- Text excerpt:
Justification of Topic:
This topic is chosen because it shows how the US Central Bank deal with their recession by using quantitative easing, which is closely related to monetary policy and how it affects the aggregate demand and aggregate supply. By using
Economic Analysis:
Monetary Policy: Objectives and Framework
Central bank is a national bank that controls the quantity of money and banking services for its country’s government and commercial banks. Their responsibility is to stabilize currency, control inflation and maximize employment. (Investopedia, 2009) To achieve these goals, central banks uses three main policy tools, which is liquidity reserves ratio, open market operations government securities and also last resort loans.
Monetary Policy: Expansionary Monetary Policy
Fed uses expansionary monetary policy like quantitative easing to curb recession. Quantitative easing is a monetary policy whereby a Central Bank injects more money into the economy by purchasing government or mortgages bonds with the new money that they have created (Economics Online, 2013). Open Market Operations (OMO) is the purchase or sale of government securities by the central bank from or to a commercial bank or the public. Hence, when Fed runs out of options, they will use quantitative easing to boost the economy by increasing money supply into the market (politics.co.uk, 2012).
When Fed buys more bonds through quantitative easing, it injects more money into the economy, decreases the interest rates and causes the investments output to increase. Based on the figure 1, when Fed injects more money to the economy and interest rates is reduced from r0 to r1, a shortage will occur. So in order to maintain the interest rates as low as possible and overcome the shortage, Fed will buy bonds in the open market operation to increase money supply and this is going increase the bank excess reserves.

- Exercise task 1:
Answer these questions from the monetary policy text:
(a) What three responsibilities does it give a central bank?
(b) How does it define Open Market Operations?
(c) What does the Fed buying bonds in the open market operation do to the bank excess reserves?

- Supplied data:
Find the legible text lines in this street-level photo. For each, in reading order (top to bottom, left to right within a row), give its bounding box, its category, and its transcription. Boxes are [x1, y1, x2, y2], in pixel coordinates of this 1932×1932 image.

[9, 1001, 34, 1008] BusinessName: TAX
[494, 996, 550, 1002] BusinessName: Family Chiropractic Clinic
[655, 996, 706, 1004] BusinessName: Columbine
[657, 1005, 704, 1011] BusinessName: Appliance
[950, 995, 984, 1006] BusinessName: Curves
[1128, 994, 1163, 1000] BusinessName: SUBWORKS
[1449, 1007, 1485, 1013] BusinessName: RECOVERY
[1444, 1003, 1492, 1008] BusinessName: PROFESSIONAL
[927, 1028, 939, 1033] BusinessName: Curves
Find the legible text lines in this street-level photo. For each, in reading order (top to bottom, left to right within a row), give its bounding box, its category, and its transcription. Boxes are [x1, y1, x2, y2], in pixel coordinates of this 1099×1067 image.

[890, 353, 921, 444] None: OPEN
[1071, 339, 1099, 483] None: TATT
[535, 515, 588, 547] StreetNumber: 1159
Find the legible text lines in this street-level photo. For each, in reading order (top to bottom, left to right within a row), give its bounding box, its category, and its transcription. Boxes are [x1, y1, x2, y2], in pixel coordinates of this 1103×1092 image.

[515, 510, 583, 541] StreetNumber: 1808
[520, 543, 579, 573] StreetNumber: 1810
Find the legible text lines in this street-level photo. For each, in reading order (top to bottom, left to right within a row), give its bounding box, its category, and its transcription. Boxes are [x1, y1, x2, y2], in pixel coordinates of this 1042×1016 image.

- Exercise task 2: In the records, retype the lines from the one containing "this 1099×1067 image." through the one containing "[535, 515, 588, 547] StreetNumber: 1159", both included.

- Exercise response 1:
(a) To stabilize currency, control inflation and maximize employment.
(b) The purchase or sale of government securities by the central bank from or to a commercial bank or the public.
(c) It increases them.

- Exercise response 2:
Find the legible text lines in this street-level photo. For each, in reading order (top to bottom, left to right within a row), give its bounding box, its category, and its transcription. Boxes are [x1, y1, x2, y2], in pixel coordinates of this 1099×1067 image.

[890, 353, 921, 444] None: OPEN
[1071, 339, 1099, 483] None: TATT
[535, 515, 588, 547] StreetNumber: 1159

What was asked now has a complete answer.